Paul: Oh yeah that's right, aquar
Paul: I don't know, I don't know, because I think it's a great experiment, really fun and love to have the opportunity to taste them, but you know, often we get wines even, this premier that we are going to taste now from Argentina. There's bottle variations amongst the bottling
Mary: That's true
Paul: You know and I suppose if you do enough samples and you do enough and they find the distinct difference then I guess that makes sense.
Mary: Yeah, yeah
Mary: But you know, I went into that tasting kind of sceptical, I was saying you know, it's just a marketing gimmick
Paul: Yeah, right
Mary: And there was a difference so there were things good and bad, but I liked the one that was ocean aged a little bit better and so did the wine maker.
Paul: Well, that's great. Hey, it's a great experiment, regardless
Mary: You know, it's kind of a fun story
Paul: It is a fun story
Mary: If you can have fun with wine, why not
Paul: Should be fun. One of the other articles about your travels with with Chile one of my destinations here soon and my first question, before we go into the wine part, and I ask this of all Chile who come, indigenous or not. I go why, how and who decided that Chile gets this little narrow strip all the way down to the length of Central America, and Argentina gets this huge area and clearly divided at the top of the Andes but why? And I've gotten political answers, I've gotten religious answers. If I haven't got an answer, I buy it
Mary: I don't know
Paul: You don't know that one?
Paul: Well, we've got this
Mary: What's it's interesting about Chile is coming wisdom was that, differences, it was more important, the north south orientation, or as you went from north to south, that was the bigger influence on the grapes and the vineyards, the east west, or west east I should say, going from the Andes to the ocean. They're finding now that there's a bigger variation and bigger influence of vineyards that are in the western side versus toward the oceans. That is becoming more and more of an important factor, where they are planting the varietals and all of that and it was north to south
Paul: Well, that makes, I mean that makes great climate.

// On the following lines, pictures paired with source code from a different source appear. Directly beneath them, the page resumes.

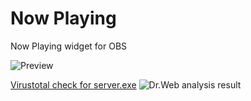 # Now Playing
Now Playing widget for OBS

![Preview](https://i.ibb.co/stQ8JFW/Screenshot-2023-08-04-03-59-00.png)

[Virustotal check for server.exe](https://www.virustotal.com/gui/file/57e53c94b8df34de3e1ccd69b9e1710bfd848ab43fd097e574e39de85b285078/detection)
![Dr.Web analysis result](https://prnt.sc/QEYS5pxJX396)
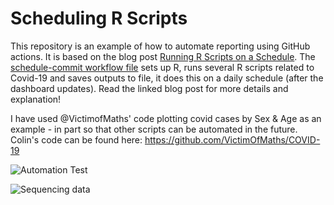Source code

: # Scheduling R Scripts

This repository is an example of how to automate reporting using GitHub actions. It is based on the blog post [Running R Scripts on a Schedule](https://blog.simonpcouch.com/blog/r-github-actions-commit/). The [schedule-commit workflow file](.github/workflows/schedule-commit.yaml) sets up R, runs several R scripts related to Covid-19 and saves outputs to file, it does this on a daily schedule (after the dashboard updates). Read the linked blog post for more details and explanation!

I have used @VictimofMaths' code plotting covid cases by Sex & Age as an example - in part so that other scripts can be automated in the future.
Colin's code can be found here: https://github.com/VictimOfMaths/COVID-19

![Automation Test](https://github.com/RobertASmith/scheduled-commit-action/blob/create-pull-request/patch/plots/CasesAutomationTest.png)

![Sequencing data](https://github.com/RobertASmith/scheduled-commit-action/blob/create-pull-request/patch/plots/COVIDGenomesStackedxReg.png)
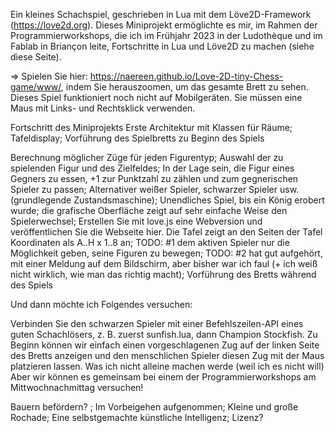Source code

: Ein kleines Schachspiel, geschrieben in Lua mit dem Löve2D-Framework (https://love2d.org). Dieses Miniprojekt ermöglichte es mir, im Rahmen der Programmierworkshops, die ich im Frühjahr 2023 in der Ludothèque und im Fablab in Briançon leite, Fortschritte in Lua und Löve2D zu machen (siehe diese Seite).

=> Spielen Sie hier: https://naereen.github.io/Love-2D-tiny-Chess-game/www/, indem Sie herauszoomen, um das gesamte Brett zu sehen. Dieses Spiel funktioniert noch nicht auf Mobilgeräten. Sie müssen eine Maus mit Links- und Rechtsklick verwenden.

Fortschritt des Miniprojekts
  Erste Architektur mit Klassen für Räume;
  Tafeldisplay;
Vorführung des Spielbretts zu Beginn des Spiels

  Berechnung möglicher Züge für jeden Figurentyp;
  Auswahl der zu spielenden Figur und des Zielfeldes;
  In der Lage sein, die Figur eines Gegners zu essen, +1 zur Punktzahl zu zählen und zum gegnerischen Spieler zu passen;
  Alternativer weißer Spieler, schwarzer Spieler usw. (grundlegende Zustandsmaschine);
  Unendliches Spiel, bis ein König erobert wurde;
  die grafische Oberfläche zeigt auf sehr einfache Weise den Spielerwechsel;
  Erstellen Sie mit love.js eine Webversion und veröffentlichen Sie die Webseite hier.
  Die Tafel zeigt an den Seiten der Tafel Koordinaten als A..H x 1..8 an;
  TODO: #1 dem aktiven Spieler nur die Möglichkeit geben, seine Figuren zu bewegen;
  TODO: #2 hat gut aufgehört, mit einer Meldung auf dem Bildschirm, aber bisher war ich faul (+ ich weiß nicht wirklich, wie man das richtig macht);
Vorführung des Bretts während des Spiels

Und dann möchte ich Folgendes versuchen:

  Verbinden Sie den schwarzen Spieler mit einer Befehlszeilen-API eines guten Schachlösers, z. B. zuerst sunfish.lua, dann Champion Stockfish.
Zu Beginn können wir einfach einen vorgeschlagenen Zug auf der linken Seite des Bretts anzeigen und den menschlichen Spieler diesen Zug mit der Maus platzieren lassen.
Was ich nicht alleine machen werde (weil ich es nicht will)
Aber wir können es gemeinsam bei einem der Programmierworkshops am Mittwochnachmittag versuchen!

  Bauern befördern? ;
  Im Vorbeigehen aufgenommen;
  Kleine und große Rochade;
  Eine selbstgemachte künstliche Intelligenz;
Lizenz?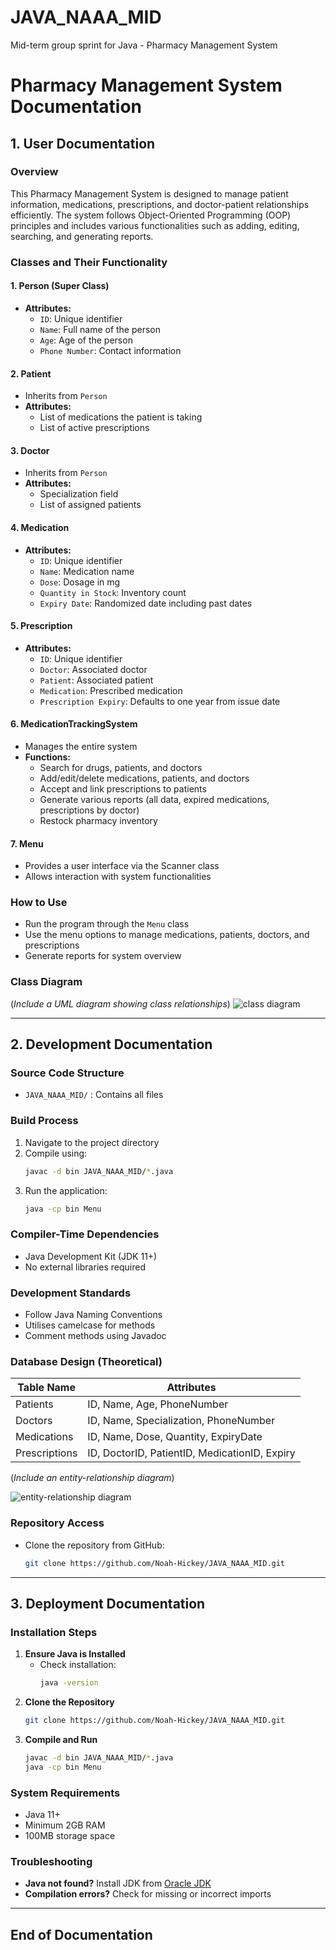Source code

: # JAVA_NAAA_MID
Mid-term group sprint for Java - Pharmacy Management System

# Pharmacy Management System Documentation

## 1. User Documentation

### Overview

This Pharmacy Management System is designed to manage patient information, medications, prescriptions, and doctor-patient relationships efficiently. The system follows Object-Oriented Programming (OOP) principles and includes various functionalities such as adding, editing, searching, and generating reports.

### Classes and Their Functionality

#### 1. **Person (Super Class)**


- **Attributes:**
  - `ID`: Unique identifier
  - `Name`: Full name of the person
  - `Age`: Age of the person
  - `Phone Number`: Contact information

#### 2. **Patient**

- Inherits from `Person`
- **Attributes:**
  - List of medications the patient is taking
  - List of active prescriptions

#### 3. **Doctor**

- Inherits from `Person`
- **Attributes:**
  - Specialization field
  - List of assigned patients

#### 4. **Medication**

- **Attributes:**
  - `ID`: Unique identifier
  - `Name`: Medication name
  - `Dose`: Dosage in mg
  - `Quantity in Stock`: Inventory count
  - `Expiry Date`: Randomized date including past dates

#### 5. **Prescription**

- **Attributes:**
  - `ID`: Unique identifier
  - `Doctor`: Associated doctor
  - `Patient`: Associated patient
  - `Medication`: Prescribed medication
  - `Prescription Expiry`: Defaults to one year from issue date

#### 6. **MedicationTrackingSystem**

- Manages the entire system
- **Functions:**
  - Search for drugs, patients, and doctors
  - Add/edit/delete medications, patients, and doctors
  - Accept and link prescriptions to patients
  - Generate various reports (all data, expired medications, prescriptions by doctor)
  - Restock pharmacy inventory

#### 7. **Menu**

- Provides a user interface via the Scanner class
- Allows interaction with system functionalities

### How to Use

- Run the program through the `Menu` class
- Use the menu options to manage medications, patients, doctors, and prescriptions
- Generate reports for system overview

### Class Diagram

(*Include a UML diagram showing class relationships*)
![class diagram](ClassDiagram.png)


---

## 2. Development Documentation

### Source Code Structure

- `JAVA_NAAA_MID/` : Contains all files

### Build Process

1. Navigate to the project directory
2. Compile using:
   ```sh
   javac -d bin JAVA_NAAA_MID/*.java
   ```
3. Run the application:
   ```sh
   java -cp bin Menu
   ```

### Compiler-Time Dependencies

- Java Development Kit (JDK 11+)
- No external libraries required

### Development Standards

- Follow Java Naming Conventions
- Utilises camelcase for methods
- Comment methods using Javadoc

### Database Design (Theoretical)

| Table Name    | Attributes                                    |
| ------------- | --------------------------------------------- |
| Patients      | ID, Name, Age, PhoneNumber                    |
| Doctors       | ID, Name, Specialization, PhoneNumber         |
| Medications   | ID, Name, Dose, Quantity, ExpiryDate          |
| Prescriptions | ID, DoctorID, PatientID, MedicationID, Expiry |

(*Include an entity-relationship diagram*)

![entity-relationship diagram](ERD.png)

### Repository Access

- Clone the repository from GitHub:
  ```sh
  git clone https://github.com/Noah-Hickey/JAVA_NAAA_MID.git
  ```

---

## 3. Deployment Documentation

### Installation Steps

1. **Ensure Java is Installed**
   - Check installation:
     ```sh
     java -version
     ```
2. **Clone the Repository**
   ```sh
   git clone https://github.com/Noah-Hickey/JAVA_NAAA_MID.git
   ```
3. **Compile and Run**
   ```sh
   javac -d bin JAVA_NAAA_MID/*.java
   java -cp bin Menu
   ```

### System Requirements

- Java 11+
- Minimum 2GB RAM
- 100MB storage space

### Troubleshooting

- **Java not found?** Install JDK from [Oracle JDK](https://www.oracle.com/java/technologies/javase-jdk11-downloads.html)
- **Compilation errors?** Check for missing or incorrect imports

---

## End of Documentation

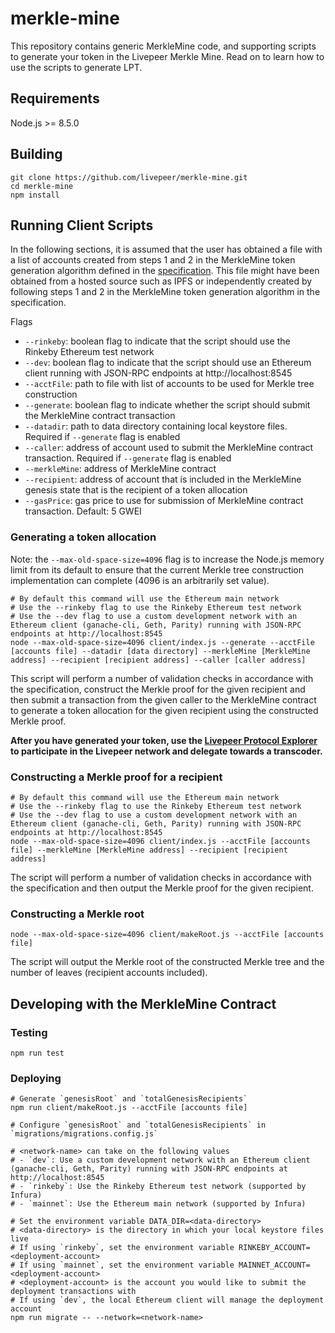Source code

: # merkle-mine

This repository contains generic MerkleMine code, and supporting
scripts to generate your token in the Livepeer Merkle Mine. Read on to
learn how to use the scripts to generate LPT.

## Requirements

Node.js >= 8.5.0

## Building

```
git clone https://github.com/livepeer/merkle-mine.git
cd merkle-mine
npm install
```

## Running Client Scripts

In the following sections, it is assumed that the user has obtained a file with a list of accounts created from steps 1 and 2 in the MerkleMine token generation algorithm
defined in the [specification](SPEC.md). This file might have been obtained from a hosted source such as IPFS or independently created by following steps 1 and 2 in the MerkleMine
token generation algorithm in the specification.

Flags
- `--rinkeby`: boolean flag to indicate that the script should use the Rinkeby Ethereum test network
- `--dev`: boolean flag to indicate that the script should use an Ethereum client running with JSON-RPC endpoints at http://localhost:8545
- `--acctFile`: path to file with list of accounts to be used for Merkle tree construction
- `--generate`: boolean flag to indicate whether the script should submit the MerkleMine contract transaction
- `--datadir`: path to data directory containing local keystore files. Required if `--generate` flag is enabled
- `--caller`: address of account used to submit the MerkleMine contract transaction. Required if `--generate` flag is enabled
- `--merkleMine`: address of MerkleMine contract
- `--recipient`: address of account that is included in the MerkleMine genesis state that is the recipient of a token allocation
- `--gasPrice`: gas price to use for submission of MerkleMine contract transaction. Default: 5 GWEI

### Generating a token allocation

Note: the `--max-old-space-size=4096` flag is to increase the Node.js memory limit from its default to ensure that the current Merkle tree construction implementation
can complete (4096 is an arbitrarily set value).

```
# By default this command will use the Ethereum main network
# Use the --rinkeby flag to use the Rinkeby Ethereum test network
# Use the --dev flag to use a custom development network with an Ethereum client (ganache-cli, Geth, Parity) running with JSON-RPC endpoints at http://localhost:8545
node --max-old-space-size=4096 client/index.js --generate --acctFile [accounts file] --datadir [data directory] --merkleMine [MerkleMine address] --recipient [recipient address] --caller [caller address]
```

This script will perform a number of validation checks in accordance with the specification, construct the Merkle proof for the given recipient and then submit
a transaction from the given caller to the MerkleMine contract to generate a token allocation for the given recipient using the constructed Merkle proof.

**After you have generated your token, use the [Livepeer Protocol Explorer](https://explorer.livepeer.org/) to participate in the Livepeer network and delegate towards a transcoder.**

### Constructing a Merkle proof for a recipient

```
# By default this command will use the Ethereum main network
# Use the --rinkeby flag to use the Rinkeby Ethereum test network
# Use the --dev flag to use a custom development network with an Ethereum client (ganache-cli, Geth, Parity) running with JSON-RPC endpoints at http://localhost:8545
node --max-old-space-size=4096 client/index.js --acctFile [accounts file] --merkleMine [MerkleMine address] --recipient [recipient address]
```

The script will perform a number of validation checks in accordance with the specification and then output the Merkle proof for the given recipient.

### Constructing a Merkle root

```
node --max-old-space-size=4096 client/makeRoot.js --acctFile [accounts file]
```

The script will output the Merkle root of the constructed Merkle tree and the number of leaves (recipient accounts included).

## Developing with the MerkleMine Contract

### Testing

```
npm run test
```

### Deploying

```
# Generate `genesisRoot` and `totalGenesisRecipients`
npm run client/makeRoot.js --acctFile [accounts file]

# Configure `genesisRoot` and `totalGenesisRecipients` in `migrations/migrations.config.js`

# <network-name> can take on the following values
# - `dev`: Use a custom development network with an Ethereum client (ganache-cli, Geth, Parity) running with JSON-RPC endpoints at http://localhost:8545
# - `rinkeby`: Use the Rinkeby Ethereum test network (supported by Infura)
# - `mainnet`: Use the Ethereum main network (supported by Infura)

# Set the environment variable DATA_DIR=<data-directory>
# <data-directory> is the directory in which your local keystore files live
# If using `rinkeby`, set the environment variable RINKEBY_ACCOUNT=<deployment-account>
# If using `mainnet`, set the environment variable MAINNET_ACCOUNT=<deployment-account>
# <deployment-account> is the account you would like to submit the deployment transactions with
# If using `dev`, the local Ethereum client will manage the deployment account
npm run migrate -- --network=<network-name>
```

Mary: great climate, soil and stuff
Paul: However, I think you will agree that salter wines are distinctly different from wines grown toward the south of the ozone
Mary: Yeah, absolutely
Paul: You know, there's some aging factor there
Paul: This is, I don't know if I poured you a glass or not
Mary: This is it
Paul: Ok. This is one of our special, this is a 2005
Paul: And it sells for $40 at wine.com, we sell it for 19, exact same vintage, the exact same blend. This is sort of a Bordeaux blend, you know, blends back in Merlot but this is one of the softer, more dynamic, more complex most chilling wine I've had. I just flipped over it and the chance to offer it at a substantial discount, it was great. Ever had a Euraca?
Mary: Fantastic. No I haven't.
Paul: It's, the importer is…hard to read because my eyes are so bad.
Mary: Yeah. __________ in 05, it's still very fresh
Paul: Yeah, it's very
Mary: It has lots of fruit
Paul: Well, I love it. Malbec has so many different flavours to it and this one, more Bordeaux like, and the rest from there. You know it's very interesting people don't know Malbec really is a Bordeaux varietal, become the darling of Argentina.
Mary: It really has, it found its home there, people are doing great things with it. We had, it ages on its own really, really well. We had some beautiful wines from Catena 2000
Paul: That was a great one.
Mary: now oh gosh, yeah very nice
Paul: Well actually, let me show you something, these are, I found these in the cellar I told you about. This is my dad featured this wine which is now a main stream wine but this is the 1983
Paul: This does look a little ______. Then the Lus Vascus
Paul: Which I think this is the first vintage that the field made, that the company made
Mary: Right, right.
Paul: I think 87 was the last vintage that the old Vascus family. And so we tasted these recently 30 years after them and still incredibly sound.